Thursday, December 11, 2008

Reindeer Cookies

Taste of Home magazine

Prepare your favorite recipe for peanut butter cookie dough. Roll dough into 1-inch balls, flatten, and make an indentation so the cookie is a peanut shape. Use red M&Ms or red hots for the nose, chocolate chips for the eyes, and mini pretzels for the antlers. Do this BEFORE baking. (We found out the hard way, haha). Bake as instructed in your peanut butter cookie recipe. These need to cool a very long time so that the chocolate eyes harden.

How cute are they? I hope these are a hit at the cookie swap I am attending.

Tuesday, December 9, 2008

Coriander-Orange-Scented Red Lentil Soup

My new favorite cookbook: The Splendid Table's How to East Supper: Recipes, Stories, and Opinions from Public Radio's Award-Winning Food Show by Lynne Rossetto Kasper and Sally Swift

  • 1 small bunch (1-inch-diameter bouquet at stems) fresh coriander (cilantro)

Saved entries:
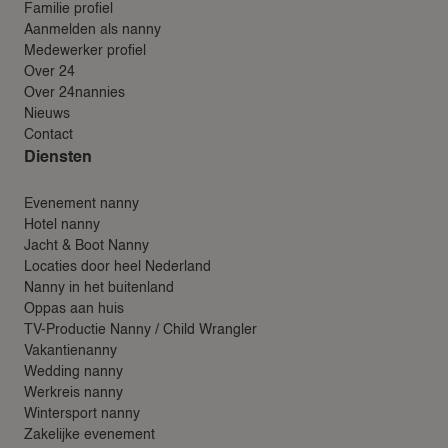
Familie profiel
Aanmelden als nanny
Medewerker profiel
Over 24
Over 24nannies
Nieuws
Contact
Diensten
Evenement nanny
Hotel nanny
Jacht & Boot Nanny
Locaties door heel Nederland
Nanny in het buitenland
Oppas aan huis
TV-Productie Nanny / Child Wrangler
Vakantienanny
Wedding nanny
Werkreis nanny
Wintersport nanny
Zakelijke evenement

**REQUIRED ACTION:**
Could you reproduce everything in the recipe blog excerpt from "Coriander-Orange-Scented Red Lentil" down to "fresh coriander (cilantro)"? The records have nothing to do with the recipe blog excerpt.

**SOLUTION:**
Coriander-Orange-Scented Red Lentil Soup

My new favorite cookbook: The Splendid Table's How to East Supper: Recipes, Stories, and Opinions from Public Radio's Award-Winning Food Show by Lynne Rossetto Kasper and Sally Swift

  • 1 small bunch (1-inch-diameter bouquet at stems) fresh coriander (cilantro)